I remember how it was in 2010; I was on the IRS target list for Lois Lerner’s targeting of conservatives by direct order from the Obama terrorist organization that had occupied the White House. They confiscated some of my videos and other Tea Party material as evidence, and I will admit to having some fun watching them view the material. It was like watching dogs turn their heads to some invisible dog whistle, contemplating things beyond their comprehension to grasp because they didn’t have the mental capacity to do so. It was beyond their range of understanding. I’m probably being too nice when I say that IRS agents are dumb as a box of rocks. They are actually worse than that, and that’s because the mismanagement of those resources starts at the top and flows down to all the field agents. So when we add to those numbers, of course, proportionally, we will get much more inefficiency when employees are added because we did not make a leadership change. That is just dry wood on an open fire regarding the administrative state. Adding more employees to an already inefficient government agency is a useless and more costly gesture. What they cost alone is excessive but minor when added to the opportunity cost that the IRS imposes on the culture at large, the many trillions of dollars of money that could have been made if government was just out of the way. Regular hard-working people would be free to do their tasks unimpeded. And that is the cost of the additional IRS agents. The shakedown of regular people is just the beginning of the problem.

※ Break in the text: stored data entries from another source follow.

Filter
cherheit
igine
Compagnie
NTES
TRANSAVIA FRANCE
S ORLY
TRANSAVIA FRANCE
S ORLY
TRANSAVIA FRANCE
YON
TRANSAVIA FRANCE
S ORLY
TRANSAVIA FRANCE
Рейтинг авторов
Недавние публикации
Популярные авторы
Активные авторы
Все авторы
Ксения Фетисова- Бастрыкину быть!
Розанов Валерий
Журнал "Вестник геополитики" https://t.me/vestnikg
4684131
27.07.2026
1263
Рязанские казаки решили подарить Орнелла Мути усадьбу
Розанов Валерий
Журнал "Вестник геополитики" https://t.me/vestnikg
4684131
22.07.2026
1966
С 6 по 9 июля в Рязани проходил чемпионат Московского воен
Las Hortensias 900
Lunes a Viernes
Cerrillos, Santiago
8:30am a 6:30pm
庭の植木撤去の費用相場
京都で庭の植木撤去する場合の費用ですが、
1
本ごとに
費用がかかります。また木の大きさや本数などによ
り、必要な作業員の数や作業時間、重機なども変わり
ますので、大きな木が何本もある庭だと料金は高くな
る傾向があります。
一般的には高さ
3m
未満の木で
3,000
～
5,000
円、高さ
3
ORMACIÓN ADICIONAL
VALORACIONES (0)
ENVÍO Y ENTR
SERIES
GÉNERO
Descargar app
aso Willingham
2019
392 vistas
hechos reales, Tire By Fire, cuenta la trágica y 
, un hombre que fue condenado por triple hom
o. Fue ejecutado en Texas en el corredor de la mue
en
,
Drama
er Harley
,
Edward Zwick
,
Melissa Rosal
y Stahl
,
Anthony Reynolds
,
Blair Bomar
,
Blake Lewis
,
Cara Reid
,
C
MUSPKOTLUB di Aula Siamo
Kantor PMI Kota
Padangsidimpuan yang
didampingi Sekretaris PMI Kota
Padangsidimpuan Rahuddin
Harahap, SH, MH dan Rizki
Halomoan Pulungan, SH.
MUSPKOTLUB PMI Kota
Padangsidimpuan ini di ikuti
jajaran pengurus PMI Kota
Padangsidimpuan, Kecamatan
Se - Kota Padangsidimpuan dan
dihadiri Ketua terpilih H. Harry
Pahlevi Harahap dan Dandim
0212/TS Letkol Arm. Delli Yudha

The real burden comes from things that don’t happen, ultimately worsening the world. It’s bad enough to think that giving such lazy and stupid people so much government power might be a solution the administrative state values, but it’s in what doesn’t happen that holds the real costs of their incursion. And that is what the brain-dead losers of the administrative state never consider because they don’t have the minds to think it. What they want, all they want is to consume off the efforts of others. And by expanding the IRS, they are just looking the squeeze the orange a bit more for a spoonful of juice in all the inefficient ways that have become the norm of government activity.